Demnach waren Long-Covid-Betroffene mit leichtem Verlauf einer Coronainfektion im Jahr 2021 durchschnittlich 90 Tage krank geschrieben. Long-Covid-Betroffene, die wegen ihrer Coronainfektion mehr als sieben Tage im Krankenhaus bleiben mussten, waren im darauffolgenden Jahr im Schnitt 168 Tage krankgeschrieben. Mediziner sprechen ab einer Dauer von drei Monaten nicht mehr von Long-Covid, sondern vom Post-Covid-Syndrom, erläuterte Lungenfacharzt Christian Gogoll bei der Pressekonferenz. Bei den Betroffenen, die im Krankenhaus beatmet werden mussten, waren es durchschnittlich 190 Tage. Im Vergleich dazu war jede TK-versicherte Erwerbsperson im vorigen Jahr im Schnitt 14,6 Tage arbeitsunfähig gemeldet.

Die Krankenkasse konnte für den Gesundheitsreport nur die Fehlzeiten der Betroffenen Covid-Erkrankten aus dem ersten Pandemiejahr analysieren.
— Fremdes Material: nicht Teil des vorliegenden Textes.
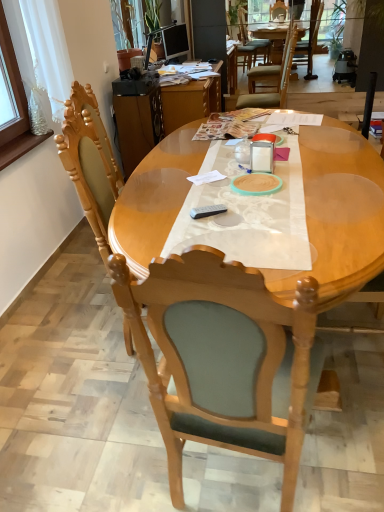
Locate an element on the screen. wooden desk at center is located at coordinates (162, 115).

What do you see at coordinates (223, 360) in the screenshot?
I see `wooden chair at center, which appears as the first chair when viewed from the left` at bounding box center [223, 360].

Describe the element at coordinates (271, 77) in the screenshot. Image resolution: width=384 pixels, height=512 pixels. I see `green fabric chair at upper center, positioned as the 1th chair in back-to-front order` at that location.

You are a GUI agent. You are given a task and a screenshot of the screen. Output one action in this format:
    pyautogui.click(x=<x>, y=<y>)
    Task: Click on the wooden desk at center
    This screenshot has height=512, width=384.
    Given the screenshot: What is the action you would take?
    pyautogui.click(x=162, y=115)

Is there a large distance between wooden chair at center, which is counted as the first chair, starting from the front, and light wood table at center?

Actually, wooden chair at center, which is counted as the first chair, starting from the front, and light wood table at center are a little close together.

Which is more to the left, wooden chair at center, marked as the second chair in a right-to-left arrangement, or light wood table at center?

Positioned to the left is wooden chair at center, marked as the second chair in a right-to-left arrangement.

Is the position of wooden chair at center, marked as the 1th chair in a bottom-to-top arrangement, more distant than that of light wood table at center?

No, wooden chair at center, marked as the 1th chair in a bottom-to-top arrangement, is closer to the camera.

Who is taller, green fabric chair at upper center, which is the 2th chair from left to right, or light wood table at center?

With more height is light wood table at center.

Locate an element on the screen. The height and width of the screenshot is (512, 384). kitchen & dining room table below the green fabric chair at upper center, the 2th chair when ordered from front to back (from the image's perspective) is located at coordinates (338, 214).

Is the position of green fabric chair at upper center, which ranks as the first chair in right-to-left order, less distant than that of light wood table at center?

No, it is not.

Is green fabric chair at upper center, which ranks as the first chair in right-to-left order, positioned with its back to light wood table at center?

green fabric chair at upper center, which ranks as the first chair in right-to-left order, does not have its back to light wood table at center.

Is wooden chair at center, placed as the 2th chair when sorted from back to front, at the right side of wooden desk at center?

Indeed, wooden chair at center, placed as the 2th chair when sorted from back to front, is positioned on the right side of wooden desk at center.

Which of these two, wooden chair at center, which is counted as the first chair, starting from the front, or wooden desk at center, stands taller?

With more height is wooden chair at center, which is counted as the first chair, starting from the front.

Is wooden chair at center, which appears as the first chair when viewed from the left, in contact with wooden desk at center?

There is a gap between wooden chair at center, which appears as the first chair when viewed from the left, and wooden desk at center.

Image resolution: width=384 pixels, height=512 pixels. What are the coordinates of `chair below the wooden desk at center (from the image's perspective)` in the screenshot? It's located at (223, 360).

Can you tell me how much wooden chair at center, placed as the 2th chair when sorted from back to front, and green fabric chair at upper center, which is the 2th chair from left to right, differ in facing direction?

100 degrees.

The width and height of the screenshot is (384, 512). Find the location of `chair below the green fabric chair at upper center, which ranks as the first chair in right-to-left order (from the image's perspective)`. chair below the green fabric chair at upper center, which ranks as the first chair in right-to-left order (from the image's perspective) is located at coordinates (223, 360).

Does point (176, 301) come closer to viewer compared to point (286, 88)?

That is True.

Which object is wider, wooden chair at center, marked as the second chair in a right-to-left arrangement, or green fabric chair at upper center, positioned as the 1th chair in back-to-front order?

green fabric chair at upper center, positioned as the 1th chair in back-to-front order, is wider.

Considering the sizes of wooden desk at center and wooden chair at center, placed as the 2th chair when sorted from back to front, in the image, is wooden desk at center taller or shorter than wooden chair at center, placed as the 2th chair when sorted from back to front,?

Considering their sizes, wooden desk at center has less height than wooden chair at center, placed as the 2th chair when sorted from back to front.

Is point (184, 122) in front of point (122, 286)?

That is False.

Is wooden desk at center facing towards wooden chair at center, which is counted as the first chair, starting from the front?

No, wooden desk at center does not turn towards wooden chair at center, which is counted as the first chair, starting from the front.

Are wooden desk at center and wooden chair at center, which is the 2th chair in top-to-bottom order, far apart?

Yes, wooden desk at center and wooden chair at center, which is the 2th chair in top-to-bottom order, are located far from each other.

Is green fabric chair at upper center, which ranks as the first chair in right-to-left order, positioned beyond the bounds of wooden chair at center, placed as the 2th chair when sorted from back to front?

Yes, green fabric chair at upper center, which ranks as the first chair in right-to-left order, is outside of wooden chair at center, placed as the 2th chair when sorted from back to front.

Considering the points (250, 92) and (189, 251), which point is behind, point (250, 92) or point (189, 251)?

The point (250, 92) is behind.

Is the position of green fabric chair at upper center, positioned as the 2th chair in bottom-to-top order, less distant than that of wooden chair at center, placed as the 2th chair when sorted from back to front?

No, green fabric chair at upper center, positioned as the 2th chair in bottom-to-top order, is behind wooden chair at center, placed as the 2th chair when sorted from back to front.

From the picture: Is green fabric chair at upper center, positioned as the 2th chair in bottom-to-top order, at the left side of wooden chair at center, placed as the 2th chair when sorted from back to front?

In fact, green fabric chair at upper center, positioned as the 2th chair in bottom-to-top order, is to the right of wooden chair at center, placed as the 2th chair when sorted from back to front.

Is wooden desk at center thinner than green fabric chair at upper center, the 2th chair when ordered from front to back?

No.

Can you tell me how much wooden desk at center and green fabric chair at upper center, positioned as the 1th chair in back-to-front order, differ in facing direction?

The facing directions of wooden desk at center and green fabric chair at upper center, positioned as the 1th chair in back-to-front order, are 177 degrees apart.

Are wooden desk at center and green fabric chair at upper center, the 2th chair when ordered from front to back, beside each other?

No, wooden desk at center is not next to green fabric chair at upper center, the 2th chair when ordered from front to back.

Who is smaller, wooden desk at center or green fabric chair at upper center, arranged as the first chair when viewed from the top?

green fabric chair at upper center, arranged as the first chair when viewed from the top.

Locate an element on the screen. Image resolution: width=384 pixels, height=512 pixels. kitchen & dining room table below the wooden chair at center, marked as the second chair in a right-to-left arrangement (from a real-world perspective) is located at coordinates (338, 214).

Locate an element on the screen. Image resolution: width=384 pixels, height=512 pixels. chair behind the light wood table at center is located at coordinates (271, 77).

Looking at the image, which one is located further to wooden desk at center, light wood table at center or wooden chair at center, placed as the 2th chair when sorted from back to front?

wooden chair at center, placed as the 2th chair when sorted from back to front, lies further to wooden desk at center than the other object.

Considering their positions, is wooden chair at center, placed as the 2th chair when sorted from back to front, positioned closer to wooden desk at center than green fabric chair at upper center, arranged as the first chair when viewed from the top?

Among the two, green fabric chair at upper center, arranged as the first chair when viewed from the top, is located nearer to wooden desk at center.

Looking at the image, which one is located closer to green fabric chair at upper center, positioned as the 1th chair in back-to-front order, wooden chair at center, which appears as the first chair when viewed from the left, or light wood table at center?

The object closer to green fabric chair at upper center, positioned as the 1th chair in back-to-front order, is light wood table at center.

When comparing their distances from wooden desk at center, does green fabric chair at upper center, which is the 2th chair from left to right, or wooden chair at center, placed as the 2th chair when sorted from back to front, seem further?

wooden chair at center, placed as the 2th chair when sorted from back to front.

Which object lies further to the anchor point wooden desk at center, light wood table at center or green fabric chair at upper center, arranged as the first chair when viewed from the top?

Among the two, light wood table at center is located further to wooden desk at center.

Based on their spatial positions, is light wood table at center or green fabric chair at upper center, which ranks as the first chair in right-to-left order, closer to wooden chair at center, which appears as the first chair when viewed from the left?

Based on the image, light wood table at center appears to be nearer to wooden chair at center, which appears as the first chair when viewed from the left.

Looking at the image, which one is located further to light wood table at center, wooden desk at center or wooden chair at center, placed as the 2th chair when sorted from back to front?

wooden desk at center is positioned further to the anchor light wood table at center.

Which object lies nearer to the anchor point wooden desk at center, wooden chair at center, which is counted as the first chair, starting from the front, or light wood table at center?

The object closer to wooden desk at center is light wood table at center.

The image size is (384, 512). Identify the location of desk positioned between light wood table at center and green fabric chair at upper center, the 2th chair when ordered from front to back, from near to far. (162, 115).

Where is `desk positioned between wooden chair at center, which appears as the first chair when viewed from the left, and green fabric chair at upper center, the 2th chair when ordered from front to back, from near to far`? desk positioned between wooden chair at center, which appears as the first chair when viewed from the left, and green fabric chair at upper center, the 2th chair when ordered from front to back, from near to far is located at coordinates (162, 115).

Locate an element on the screen. The image size is (384, 512). kitchen & dining room table between wooden chair at center, which is the 2th chair in top-to-bottom order, and green fabric chair at upper center, arranged as the first chair when viewed from the top, from front to back is located at coordinates (338, 214).

This screenshot has width=384, height=512. Identify the location of kitchen & dining room table located between wooden chair at center, which is the 2th chair in top-to-bottom order, and wooden desk at center in the depth direction. (338, 214).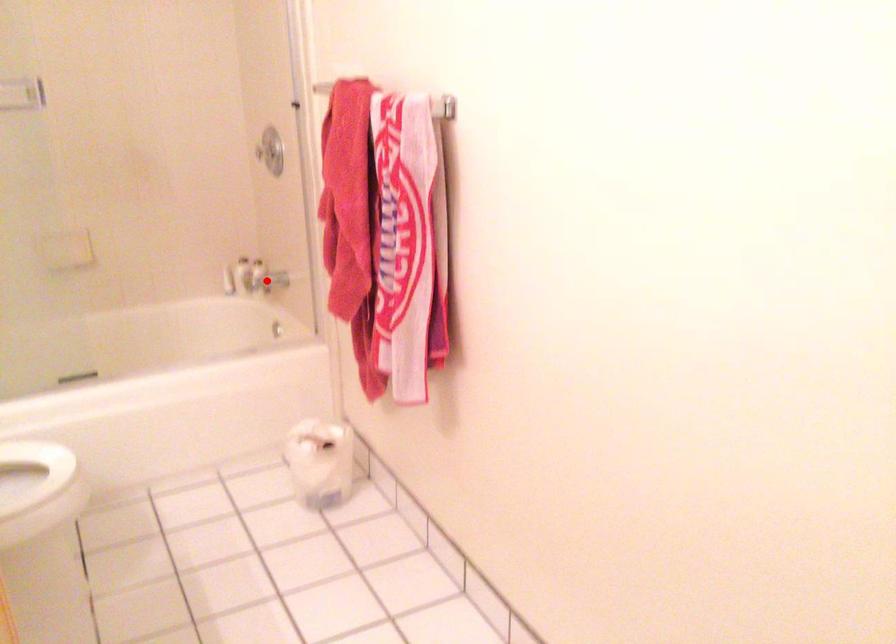
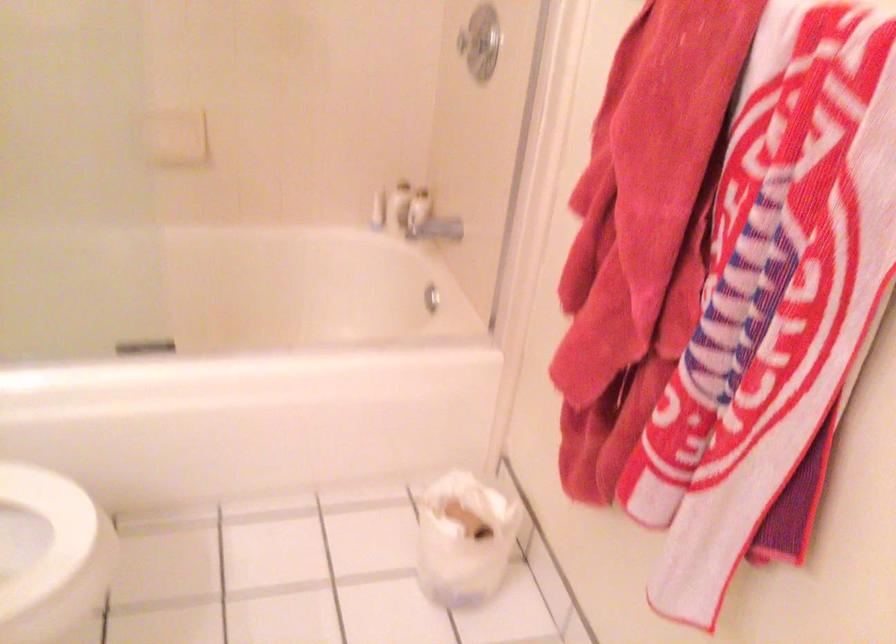
Question: I am providing you with two images of the same scene from different viewpoints. A red point is shown in image1. For the corresponding object point in image2, is it positioned nearer or farther from the camera?

Choices:
 (A) Nearer
 (B) Farther

Answer: (A)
Daraus ergibt sich, dass gut 87 Prozent der erwerbstätigen TK-Versicherten im Alter zwischen 15 und 64 Jahren ohne Hinweis auf Covid-19 arbeitsunfähig gemeldet waren, 13 Prozent waren mit einer »beliebigen« Covid19-Diagnose krank gemeldet. »Beliebig« deshalb, weil im Laufe des ersten Pandemiejahres die Möglichkeit geschaffen wurde, den Patienten ohne Virusnachweis auf Verdacht Corona zu diagnostizieren, erklärte Thomas Grobe vom Göttinger Institut für angewandte Qualitätsförderung und Forschung im Gesundheitswesen, der die Studie am Mittwoch vorstellte. Gogoll ergänzte, das habe an begrenzten Laborkapazitäten gelegen. Bei entsprechenden Symptomen und einem Coronaausbruch im nahen Umfeld hätten derartige Diagnosen nahegelegen. Nur für 2,3 Prozent der arbeitsunfähig gemeldeten Erwerbspersonen galt die Diagnose »Covid-19-Diagnose, Virus nachgewiesen«.

Für Post-Covid zeigt sich: Insgesamt ist knapp jede tausendste Erwerbsperson im Jahr 2021 mit Post-Covid-19-Zustand arbeitsunfähig gewesen. Die Diagnose ist für weniger als 0,35 Prozent aller Fehltage verantwortlich, bilanzierte Grobe im Pressegespräch. Eine hohe Dunkelziffer sei allerdings möglich, weil sich viele Menschen mit Long-Covid-Symptomen wie etwa starker Müdigkeit nicht krankschreiben ließen. Überhaupt sei der Gesamtkrankenstand im Jahr 2021 gering gewesen. Gegenüber 2020 ging er um 3,6 Prozent zurück. Eine Grippe- und Erkältungswelle sei im vergangenen Jahr komplett ausgefallen.

Für 2022 könne gesagt werden: Obwohl es im ersten Quartal einen Rekordkrankenstand gegeben habe, gingen nur 3,5 Prozent aller Fehltage auf eine Covid-19-Diagnose zurück. Weitere Entwicklungen seien schwer abschätzbar. »Impfungen und auch milde Virusvarianten wie Omikron BA.1 und BA.2 könnten einer weiteren Zunahme von Long-Covid entgegenwirken«, so Grobe.